The project, entitled the H House, is an attractive modern architectural residence situated in Noe Valley, a neighborhood located within the central portion of San Francisco, California. To its architect/developer Joel Karr of Group 41, the project was the first ground-up development property and became a welcomed opportunity to express his own distinctive ideas of modernist design.
Photographs by Ken Gutmaker unles otherwise mentioned
Set in the hills above Noe Valley, the structure takes advantage of sweeping views of the Oakland Hills and the city skyline below. Surrounded by the typical mix of Edwardian, Victorian Italianate, and 1940 renovations, the H House takes a relatively strong modernist stance while still respecting the scale and proportionality of its neighbors.
From the street, the house appears purposefully modest – a simple boxy two story structure.
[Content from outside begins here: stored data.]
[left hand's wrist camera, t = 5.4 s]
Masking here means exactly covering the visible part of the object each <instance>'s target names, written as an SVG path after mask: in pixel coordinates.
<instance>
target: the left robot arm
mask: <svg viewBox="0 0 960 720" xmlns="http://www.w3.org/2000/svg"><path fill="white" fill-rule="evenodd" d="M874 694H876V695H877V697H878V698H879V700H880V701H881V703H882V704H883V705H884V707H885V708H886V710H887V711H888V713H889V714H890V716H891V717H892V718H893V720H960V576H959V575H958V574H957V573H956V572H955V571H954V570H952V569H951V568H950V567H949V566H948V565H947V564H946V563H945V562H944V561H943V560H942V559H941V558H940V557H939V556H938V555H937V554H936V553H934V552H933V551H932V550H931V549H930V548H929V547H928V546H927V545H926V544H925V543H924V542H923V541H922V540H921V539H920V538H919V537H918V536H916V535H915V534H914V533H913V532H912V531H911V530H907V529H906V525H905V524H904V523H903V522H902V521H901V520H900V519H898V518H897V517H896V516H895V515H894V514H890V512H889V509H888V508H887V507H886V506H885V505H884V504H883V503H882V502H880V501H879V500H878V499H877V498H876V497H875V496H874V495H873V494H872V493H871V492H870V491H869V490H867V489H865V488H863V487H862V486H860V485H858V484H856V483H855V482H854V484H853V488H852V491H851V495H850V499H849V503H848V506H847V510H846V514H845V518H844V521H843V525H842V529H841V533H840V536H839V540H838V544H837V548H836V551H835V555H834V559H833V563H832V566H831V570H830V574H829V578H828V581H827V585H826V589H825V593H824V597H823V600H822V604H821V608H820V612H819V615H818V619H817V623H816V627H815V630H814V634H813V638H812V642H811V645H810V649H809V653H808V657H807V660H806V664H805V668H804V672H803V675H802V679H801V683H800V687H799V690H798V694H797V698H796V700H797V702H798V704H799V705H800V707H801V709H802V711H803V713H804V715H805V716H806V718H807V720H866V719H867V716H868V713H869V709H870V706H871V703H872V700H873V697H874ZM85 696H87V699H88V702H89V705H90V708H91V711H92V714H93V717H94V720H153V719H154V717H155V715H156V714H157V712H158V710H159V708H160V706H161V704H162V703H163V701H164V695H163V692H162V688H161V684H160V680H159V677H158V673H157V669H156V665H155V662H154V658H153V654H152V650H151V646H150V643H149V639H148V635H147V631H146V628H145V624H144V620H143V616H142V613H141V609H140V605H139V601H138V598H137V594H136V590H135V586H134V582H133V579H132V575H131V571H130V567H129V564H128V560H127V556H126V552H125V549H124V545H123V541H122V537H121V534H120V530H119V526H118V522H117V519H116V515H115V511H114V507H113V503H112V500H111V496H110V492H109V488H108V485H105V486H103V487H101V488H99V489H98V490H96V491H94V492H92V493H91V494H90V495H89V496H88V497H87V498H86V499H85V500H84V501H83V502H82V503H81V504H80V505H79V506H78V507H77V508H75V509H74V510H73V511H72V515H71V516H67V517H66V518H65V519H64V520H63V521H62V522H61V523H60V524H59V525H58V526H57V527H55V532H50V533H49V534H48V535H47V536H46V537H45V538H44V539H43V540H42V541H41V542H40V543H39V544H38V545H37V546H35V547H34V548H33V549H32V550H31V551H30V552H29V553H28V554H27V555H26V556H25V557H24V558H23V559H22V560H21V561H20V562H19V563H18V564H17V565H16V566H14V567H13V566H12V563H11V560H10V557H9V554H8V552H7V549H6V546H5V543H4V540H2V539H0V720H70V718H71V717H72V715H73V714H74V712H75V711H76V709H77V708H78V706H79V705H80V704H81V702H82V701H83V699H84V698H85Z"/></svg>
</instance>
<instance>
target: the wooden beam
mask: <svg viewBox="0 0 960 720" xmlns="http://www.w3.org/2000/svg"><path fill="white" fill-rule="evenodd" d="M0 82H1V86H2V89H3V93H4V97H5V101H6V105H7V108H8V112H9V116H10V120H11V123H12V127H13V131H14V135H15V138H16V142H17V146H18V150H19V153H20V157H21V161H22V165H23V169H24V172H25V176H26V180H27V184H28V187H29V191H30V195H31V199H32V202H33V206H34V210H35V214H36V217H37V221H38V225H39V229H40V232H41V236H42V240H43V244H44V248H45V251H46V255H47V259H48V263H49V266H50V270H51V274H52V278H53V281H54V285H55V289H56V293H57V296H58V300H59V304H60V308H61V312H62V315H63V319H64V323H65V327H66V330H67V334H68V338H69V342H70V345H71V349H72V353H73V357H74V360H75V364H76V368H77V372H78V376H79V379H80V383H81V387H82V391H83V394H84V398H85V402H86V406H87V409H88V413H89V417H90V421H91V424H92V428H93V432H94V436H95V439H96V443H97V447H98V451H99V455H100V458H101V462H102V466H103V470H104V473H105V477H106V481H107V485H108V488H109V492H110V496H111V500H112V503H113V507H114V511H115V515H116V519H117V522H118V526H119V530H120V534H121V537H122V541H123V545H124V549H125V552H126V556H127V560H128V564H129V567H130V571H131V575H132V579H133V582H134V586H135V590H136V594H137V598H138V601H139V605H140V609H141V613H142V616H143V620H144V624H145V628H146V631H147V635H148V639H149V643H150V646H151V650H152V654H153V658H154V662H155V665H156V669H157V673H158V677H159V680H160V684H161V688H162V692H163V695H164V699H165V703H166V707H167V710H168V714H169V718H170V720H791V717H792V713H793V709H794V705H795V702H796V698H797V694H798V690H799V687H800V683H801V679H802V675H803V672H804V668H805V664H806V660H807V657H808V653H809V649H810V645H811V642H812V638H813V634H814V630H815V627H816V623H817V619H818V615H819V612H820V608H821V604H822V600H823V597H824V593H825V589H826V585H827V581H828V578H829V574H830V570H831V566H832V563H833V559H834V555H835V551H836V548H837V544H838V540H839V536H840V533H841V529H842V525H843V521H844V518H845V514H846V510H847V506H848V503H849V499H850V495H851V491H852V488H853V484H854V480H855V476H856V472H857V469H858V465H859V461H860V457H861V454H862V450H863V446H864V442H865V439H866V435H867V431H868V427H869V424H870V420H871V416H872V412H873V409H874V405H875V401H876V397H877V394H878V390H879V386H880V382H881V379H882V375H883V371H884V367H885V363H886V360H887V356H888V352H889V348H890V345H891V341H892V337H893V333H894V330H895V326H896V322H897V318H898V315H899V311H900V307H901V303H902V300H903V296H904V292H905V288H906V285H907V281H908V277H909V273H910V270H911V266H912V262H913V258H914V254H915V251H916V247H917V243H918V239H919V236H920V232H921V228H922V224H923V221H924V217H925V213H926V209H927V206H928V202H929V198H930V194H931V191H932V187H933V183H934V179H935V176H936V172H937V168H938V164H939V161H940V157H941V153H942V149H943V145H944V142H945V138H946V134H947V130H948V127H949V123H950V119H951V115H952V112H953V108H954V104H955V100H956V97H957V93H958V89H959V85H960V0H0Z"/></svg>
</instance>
However, the residence cascades down the hill, making the most of a narrow and down sloping site.
Group 41 commissioned a local artist to create a one-of-a-kind steel entry gate. The striated swathes of mild steel weigh in at over 600 lbs but nevertheless glide effortlessly open, welcoming visitors into an atrium space, lined with polished black basalt.
Black stacked slate wall adds drama and Anchors Structure to the Hill. A monolithic wall wrapped in panels of black, stacked slate pierces down through two stories, anchoring the structure to the steep hill.
The house spreads out over four-level, within the 4,500 square foot property, to include 4 bedrooms and 4.5 baths. A flexible floor plan allows the lower unit to serve as the perfect entertainment space or a separate unit. Finally, outdoor decks, terraces and gardens complement the indoor spaces, making the most of expansive views.
Curvilinear ceiling adds visual interest. “The only curvilinear elements in the entire home are the curved shapes of the ceiling plane and the lighting rail,” explains Joel Karr. “They’re meant to soften the planar feel of the ceiling as you enter the house because the living room steps down and ‘away’ from your point of view and the ceiling becomes an incredibly powerful visual element in the main living space.”
With the Ingo Maurer “Oh Mei Ma” fixture in the foreground of a double high atrium entry, the impact of the subtle curvatures makes a compelling first impression.
The all-white Master Bath is intended as a gleaming blank canvas. The purpose behind the design of this master bath was to obtain an absolutely colorless room that was neither “feminine” nor “masculine” but would adapt to the unique character of the owners.
This white on white theme is achieved through different finishes such as Thassos marble, Inalco white panel tiles, glossy white lacquered vanity elements and Spanish white “bubbles” tile, all complemented by a floating “island” tub on a mat of white glass pebbles and a wall-hung Philippe Starck toilet.
Sustainable design features
Increased Fly-Ash content concrete mix for all concrete on the project. Up to 20% fly ash in flatwork.
Construction Waste recycling program in place during both demolition of the existing dilapidated shack, and throughout the construction cycle. “Balanced” sitework involved zero off-haul or on-haul of soil.
97% efficient system, including high efficiency furnaces and distributed Variable Air
Volume boxes. Radiant floor heating in main family area and bathrooms. Reversible hot/cool air fan system in main family area.
All domestic hot water provided through distributed on-demand hot water system.
Fully solar-ready conduits and roof membranes for easy installation of solar panels.
Black Aniline Dyed ECHO TIMBER made from pressed scraps from pulp mills. 100% recycled industrial waste.
Macassar ebony ENGINEERED ECO-WOOD. For all doors, special door casings on main floor, main kitchen cabinets, and miscellaneous other veneer finishes. Made from pressed recycled sawdust runoff from paper mills.
Extensive use of LED and high-efficacy lighting throughout.
Toilets are all low-flow, and dual flush for water conservation.